He said he only found out who his alleged assailant was when other witnesses identified him.

He added: “I didn’t even know him because I am not a football fan.”

Anthony added: “I was gigging first and then I went to see a band I know who gig in Buck Whaley’s. We decided to go down to the VIP and that’s when that incident occurred.

“I’m still in shock. It doesn’t make sense at all.”

A nightclub spokesman said: “A drink was spilled on Anthony Bradley’s coat.

“Words were exchanged between two groups. There was some altercation. The bouncers were straight in, separated them and turfed Stokes out.”

A Celtic spokesman said: “We believe the police are carrying out an investigation. We would, therefore, not be able to make any comment at this stage.

“However, when that investigation is complete, we will conduct our own inquiry into the matter.”

Behave yourself

Italy coach Cesare Prandelli has told striker Mario Balotelli to put his teammates first by avoiding controversy during the Confederations Cup in Brazil.

Balotelli, who was sent off in Italy’s 0-0 draw in a World Cup qualifier against the Czech Republic last Friday, was understandably, the centre of attention when Italy arrived in Brazil ahead of their Confederations Cup opener against Mexico on Monday.

His dismissal in Prague was the 22-year-old’s sixth of his career and he vented his fury by punching and kicking the wall of the players’ dugout.

“Players need to have greater tolerance at times,” Prandelli said Monday.

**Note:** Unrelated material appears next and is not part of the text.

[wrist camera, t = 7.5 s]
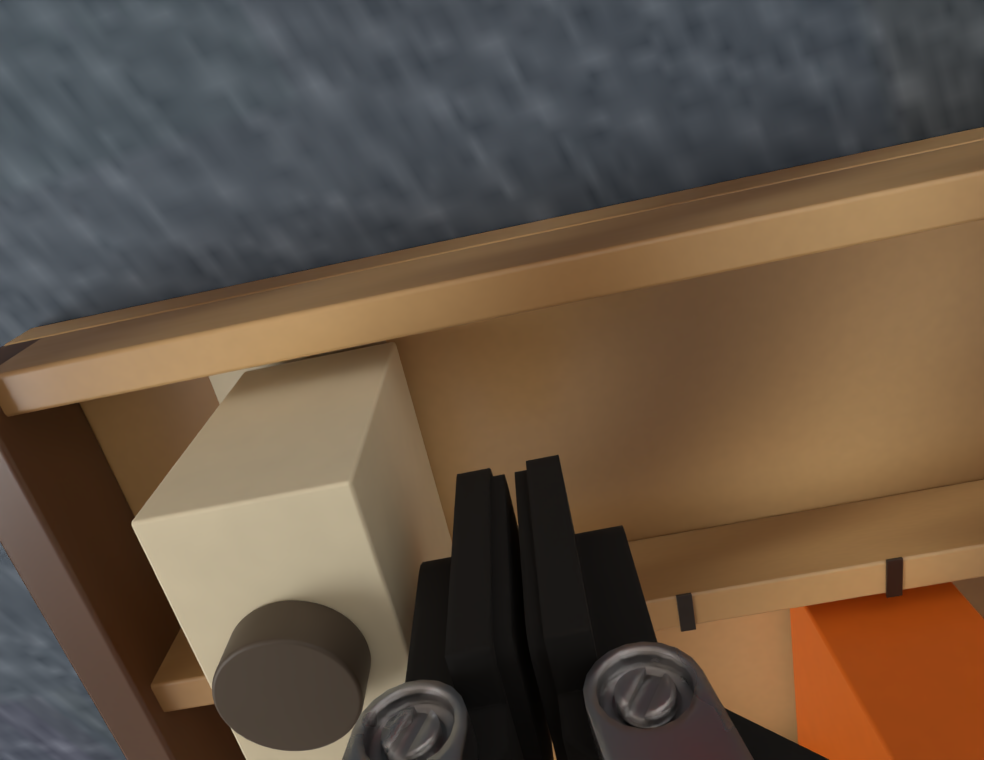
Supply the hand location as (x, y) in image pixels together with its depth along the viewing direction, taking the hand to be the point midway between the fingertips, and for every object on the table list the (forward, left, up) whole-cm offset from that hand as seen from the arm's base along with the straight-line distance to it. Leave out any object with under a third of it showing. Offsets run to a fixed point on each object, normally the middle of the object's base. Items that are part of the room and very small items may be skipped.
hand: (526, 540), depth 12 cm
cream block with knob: (+3, 0, -3) cm, 5 cm away
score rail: (-3, +3, -5) cm, 6 cm away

“If there is a problem he has to remember that it has to be resolved by the group.”

After initially Balotelli eventually apologised for his dismissal, or at least, his reaction to it, which showed, if nothing else, that he cares.

After the game the forward tweeted: “Write whatever you want, but in the Confederations Cup cheer for another nation. I tell you that from my HEART. (And watch the game again. ALL OF IT.)”

However, the attacker recanted by the following day.

“… Good morning … Yesterday my reaction wasn’t right, I apologize … SORRY … To my team … I have to learn … Still … ,” he tweeted.

Given the abuse he frequently receives from his fellow Italians, it is a wonder that Balotelli bothers playing for the national team at all.